Einmal trugen Jacob und Wilhelm Grimm viele dieser Geschichten zusammen und schufen
den deutschsprachigen Märchenkanon. Sie wurden zum gemeinsamen Horizont nicht nur kindlicher Bilderwelten. Gleichzeitig waren die sogenannten Kinder- und Hausmärchen bloß eine Version dieser Geschichten: Da wurde aus der kinderverstoßenden Mutter schon mal eine Stiefmutter gemacht, einfach weil das weniger am biedermeierlichen Familienbild kratzte.
Ein andermal durften die Märchenfiguren weiterziehen ins Kino. Aschenputtel sogar mehrfach: Da hatte sie plötzlich verzauberte Haselnüsse bekommen, musste sich dafür aber Aschenbrödel rufen lassen. Und als Walt Disney sie zeichnete, kam die rettende Hilfe statt von Tauben nun von einer Horde singender, sprechender und tanzender Mäuse. Dazu gab es einen gläsernen Schuh, drei Oscar-Nominierungen, eine eigene Barbie-Ausgabe sowie diverse andere Merchandise-Produkte für Cinderella, wie sie international genannt wurde.
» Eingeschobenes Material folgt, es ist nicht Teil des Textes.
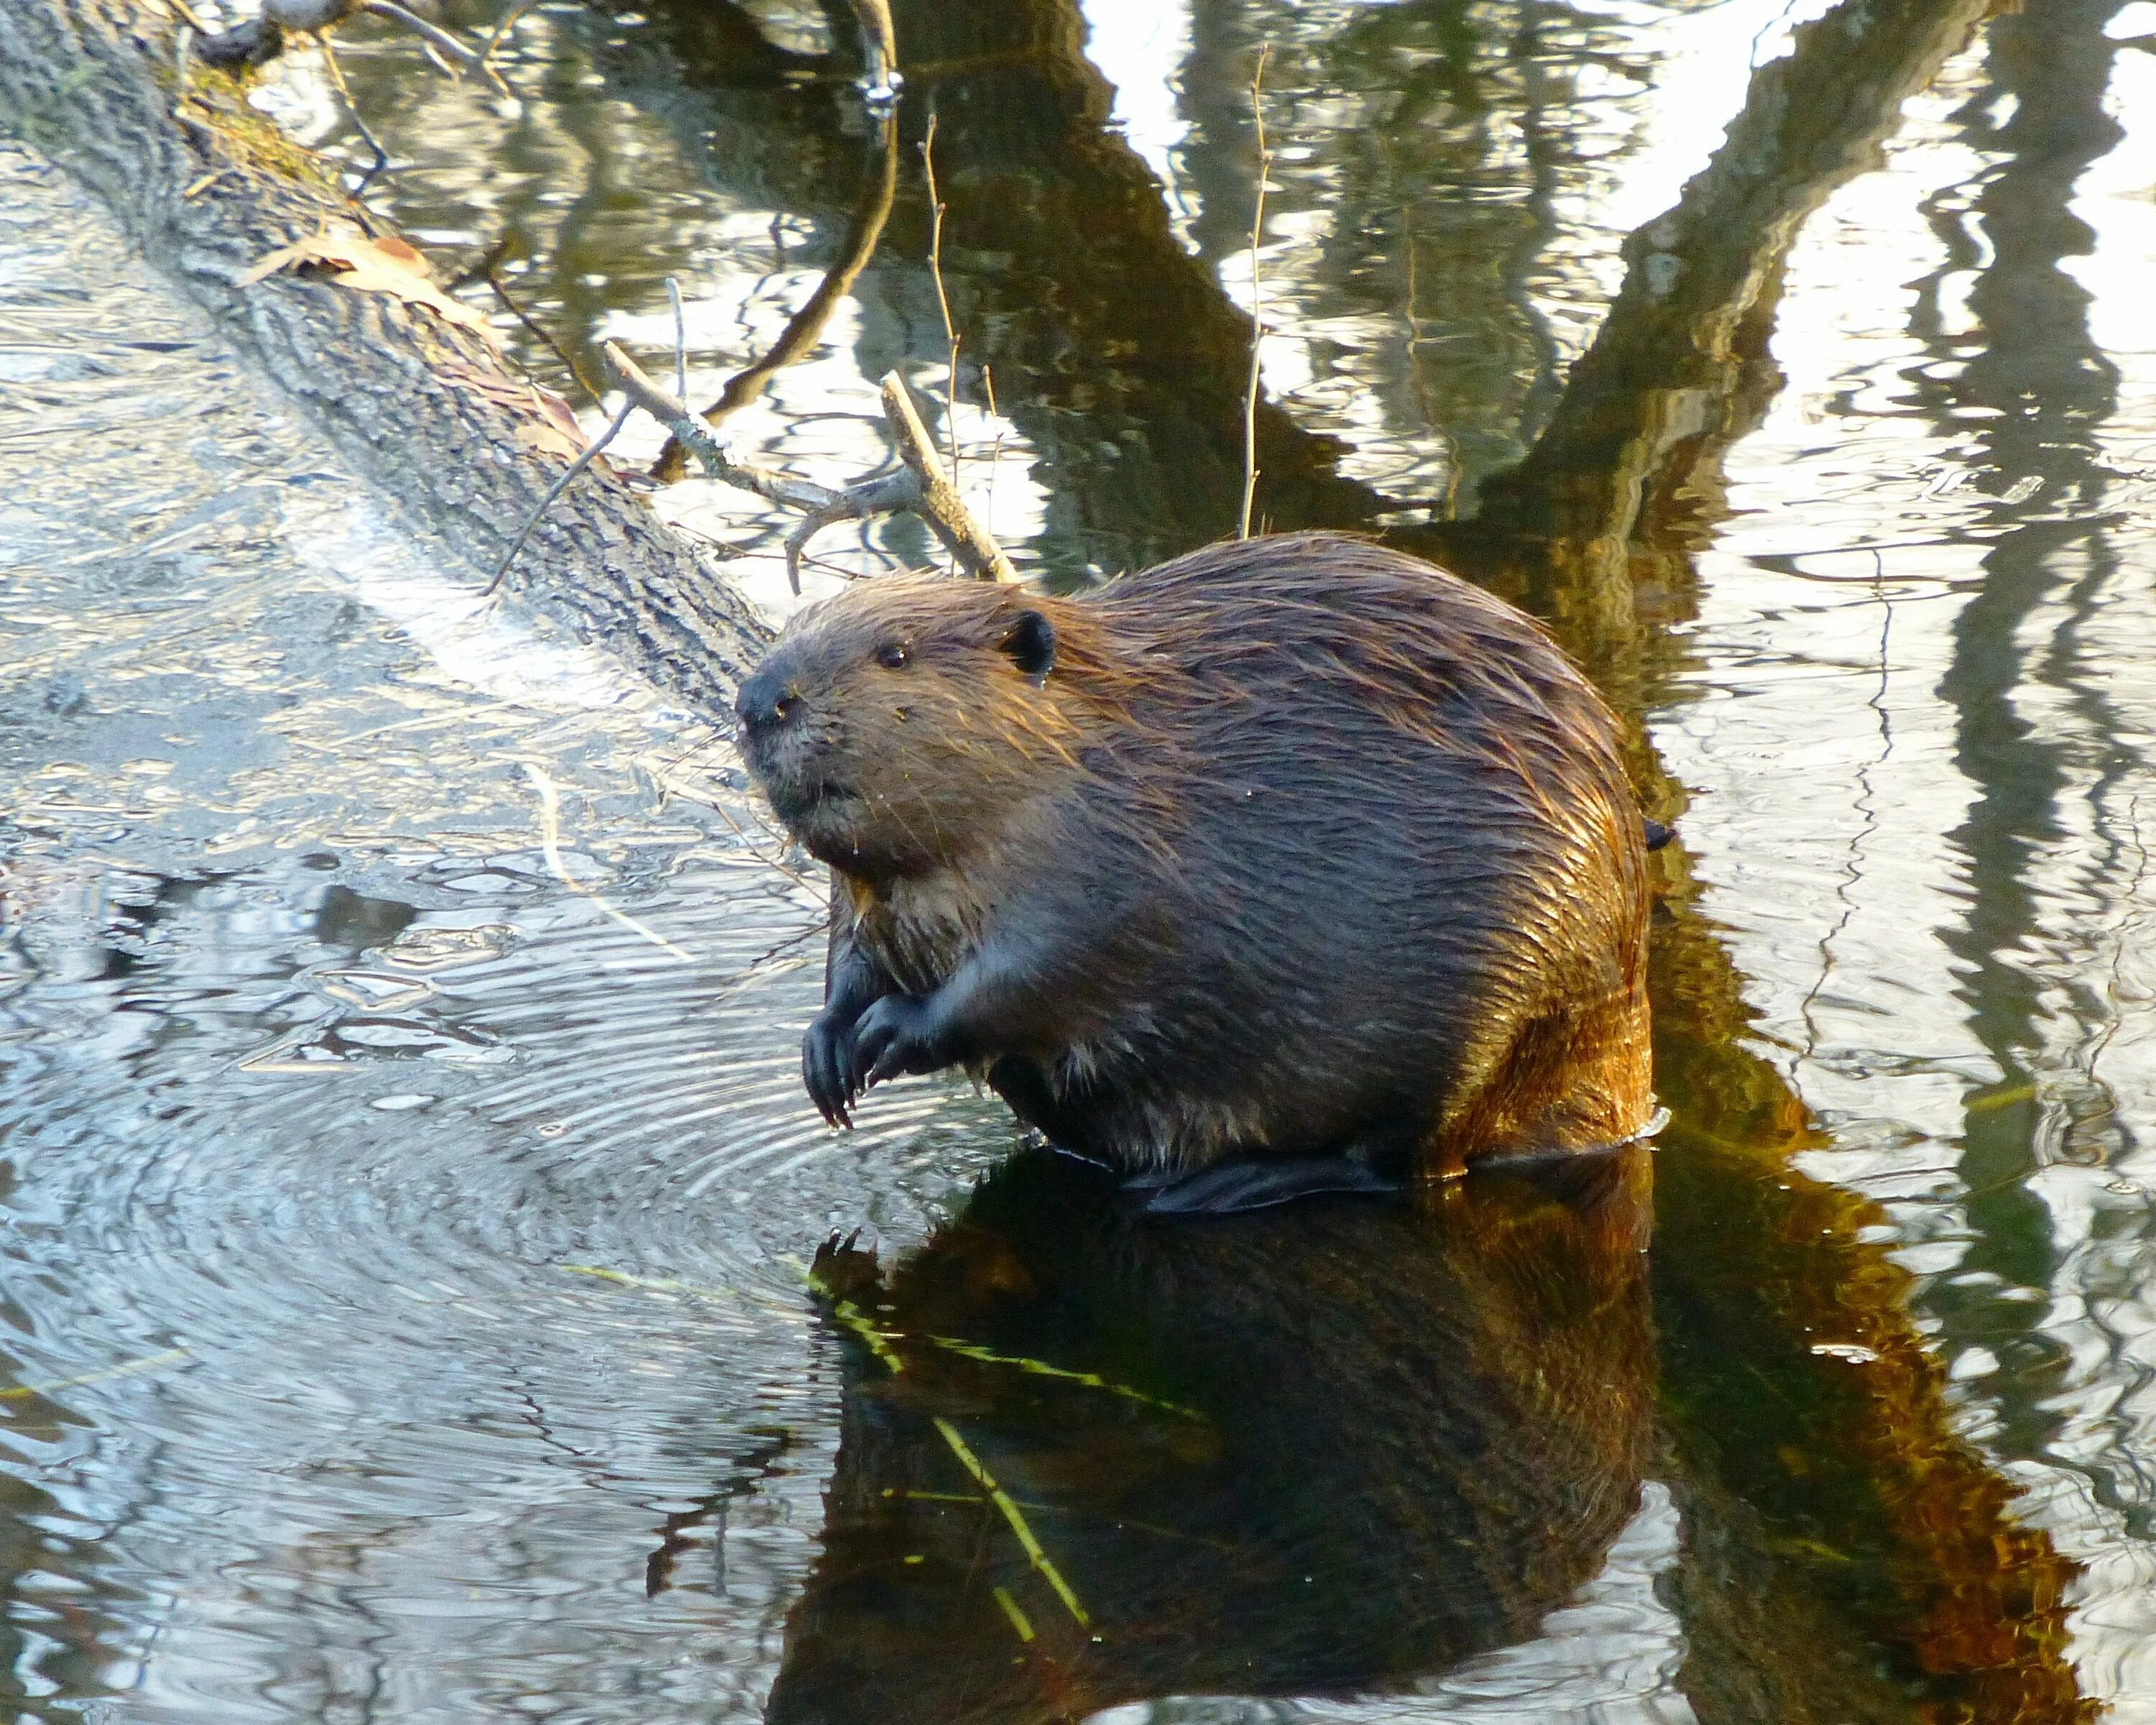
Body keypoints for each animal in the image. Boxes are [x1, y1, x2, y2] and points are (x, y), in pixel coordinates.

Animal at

Noch einige Jahre zogen ins Land, da trug es sich zu, dass viele friedliche Menschen eine Mauer zu Fall brachten. Diese hatte sie bislang vom Rest des Landes getrennt. Nun schien der Wiedervereinigung nichts mehr im Weg zu stehen. Diese wurde dazu gespickt mit dem Märchen ‚blühender Landschaften‘, wo allerdings noch ganz Unerwartetes gedeihen sollte.
Und wenn sie nicht gestorben sind, dann leben die Märchen noch heute. Werden mit und ohne Spindel weitergesponnen, von einigen gar zum roten Faden nationaler Gedanken getrimmt: werden von einer Version der Geschichte zum Kern der einen Identität gedichtet.
Mit „deutsche märchen“ widmet sich der Autor
Thomas Köck diesem vermeintlich zeitlosen Kulturgut, um es in seinem Blick und in unserer Gegenwart zu spiegeln, vielleicht einen neuen Wald bevölkern zu lassen. Da mag dann der böse Wolf drei Wünsche frei haben. Oder Aschenputtel bekommt ihren ersten Talkshowauftritt anlässlich einer Familienzusammenführung mit den Schwestern oder vielleicht erzählt der Froschkönig endlich seine Version der Geschichte. Oder ganz anders.
Nach zuletzt „
vendetta vendetta“ ist
Thomas Köck mit dieser Uraufführung als eine der prägenden Stimmen der deutschen Gegenwartsdramatik zurück am Schauspiel Leipzig.
Die Regie übernimmt
Elsa-Sophie Jach, die mit dieser Uraufführung bereits das vierte Mal für das Leipziger Publikum inszeniert.